CHP’li Doğan Şubaşı; ”Bu partizan siyaset anlayışı halk tarafından mutlaka tarihe gömülmelidir”
Geçtiğimiz günlerde İstanbul Büyükşehir Belediye Başkanı Ekrem İmamoğlu’nun İSKİ’yle ilgili yaptığı basın açıklamasının yankıları sürüyor. Bilindiği üzere, Başkan İmamoğlu mazbatasını alır almaz İstanbul’un içme suyunda yüzde 40’ın üzerinde indirim uygulamıştı. Bu tarihten sonra üç yıldır AKP meclis üyelerinin oylarıyla İSKİ’nin su satış bedelinde yükseliş yapılmasının engellenmesi tartışmaları büyütüyor ve tepkileri yükseltiyor.
Zira, ülke çapında yaşanan elektrik krizi halen aşılabilmiş değilken, elektriğe uygulanan zammın dörtte birinin dahi İstanbul’daki su hizmetine verilmemiş olması İSKİ’nin kurumsal işleyişini sekteye uğratacak boyutlara varabilir.
Bunun sorumlusunun başlı başına AKP hükümeti olduğunu ifade eden siyasilerin arasına CHP İBB Grup Başkanvekili Doğan Subaşı da katıldı. Durumu genel hatlarıyla aktaran Subaşı, sosyal medya hesabından yaptığı açıklamayı “Bu partizan zihniyet tarihe gömülmelidir.” sözleriyle bitirdi. İşte Doğan Subaşı’nın yaptığı o açıklama…
İSKİ Genel Kurulu ardından
1) Geçtiğimiz hafta yapılan İski Genel Kurulu’ndan su tarifesine “sıfır” zam çıktı. Peki sadece bu mu oldu?

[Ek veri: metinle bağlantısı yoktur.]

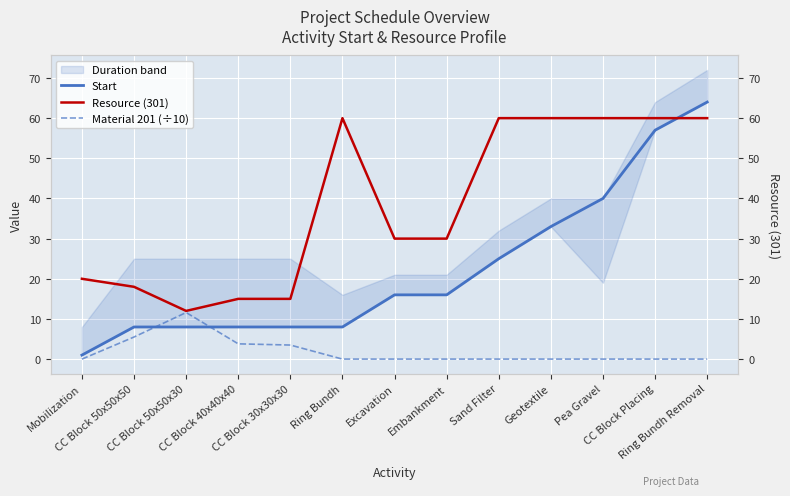

What is the difference between the Resource (301) values at CC Block 50x50x50 and CC Block 40x40x40?

3.0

Genel Kurul sonuçları nelerdir? Kamu kurumları halka aittir. Buralarda neler olduğunu bilmek, halkın hakkı ve görevidir.
Öyleyse anlatalım
2) İSKİ Genel Kurulu’nda İSKİ’nin ek ödenek talebi, revize yatırım programı ve 2022 yılı su tarifesi, AKP oylarıyla ret edilmiştir.

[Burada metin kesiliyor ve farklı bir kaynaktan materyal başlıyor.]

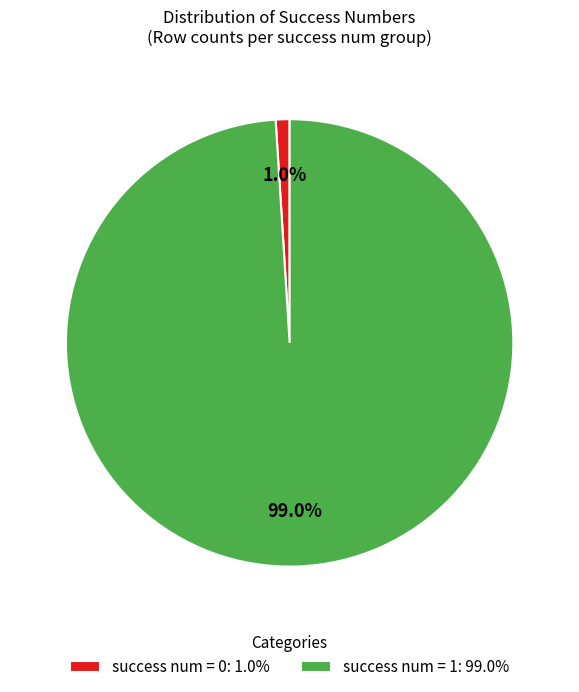

Does any single category account for the majority?

Yes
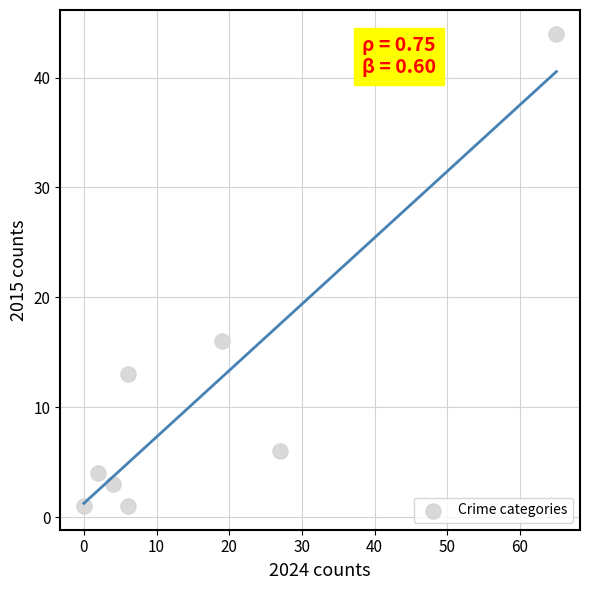

What is the average X value?

16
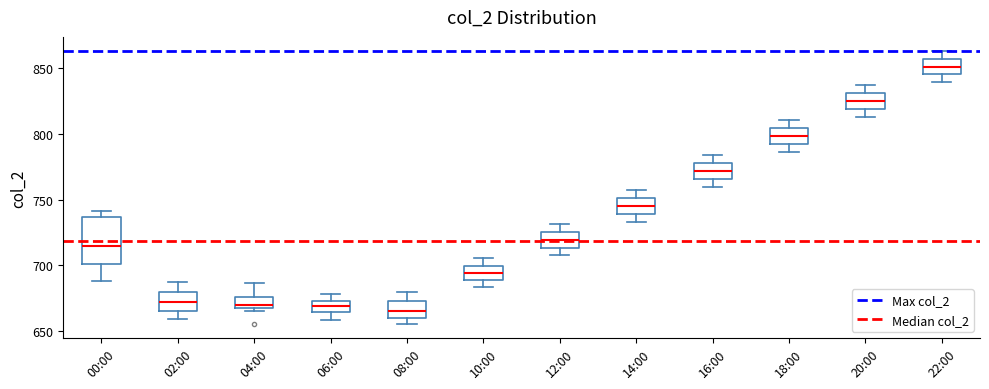

Which box has the highest median line?

22:00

2a) Bu red kararı sonucunda, Elektrik, doğalgaz ve diğer girdi fiyatlarındaki zamlara, artan döviz kurlarına rağmen, İSKİ’nin İstanbullulara verdiği su bedeline, “yüzde sıfır” zam yapılmıştır.
2b) Tarifelerde İçme suyu-atıksu ayrımı yapılamadığından, buna bağlı bir yığın hukuki sorun doğmuştur.
2c) “Kırsal mahalle su tarifeleri” ile ilgili de karar alınamadığından, İstanbul’un bazı kırsal mahallelerine düşük tarife uygulanamayacaktır.
2d) C.bşk KHK ile verilen “insani su hakkı indirimi”, uygulamaya girememiştir. Çünkü bu hakkın uygulamaya girebilmesi için, Genel Kurul kararı gerekir.
3) Meclislerde kararlar alınırken, yapılan siyasal tartışmalarda ve alınan kararlarda, bunların devleti ve toplumu nasıl etkilediği, mutlaka göz önünde tutulmalıdır. Çünkü Meclisler bunun için vardır.
4) Siyaset yapacağım derken, alınan kararların devlet ve toplumda ne gibi sonuçlar yaratacağını hiç düşünmeden, aldığı kararlarla kamu kurumlarının kurum yapısını ve işleyişini bozmak, bir AKP klasiğidir. “Partizanlık” dediğimiz, işte tam budur.
5) Bu partizan siyaset anlayışı, halk tarafından mutlaka tarihe gömülmelidir.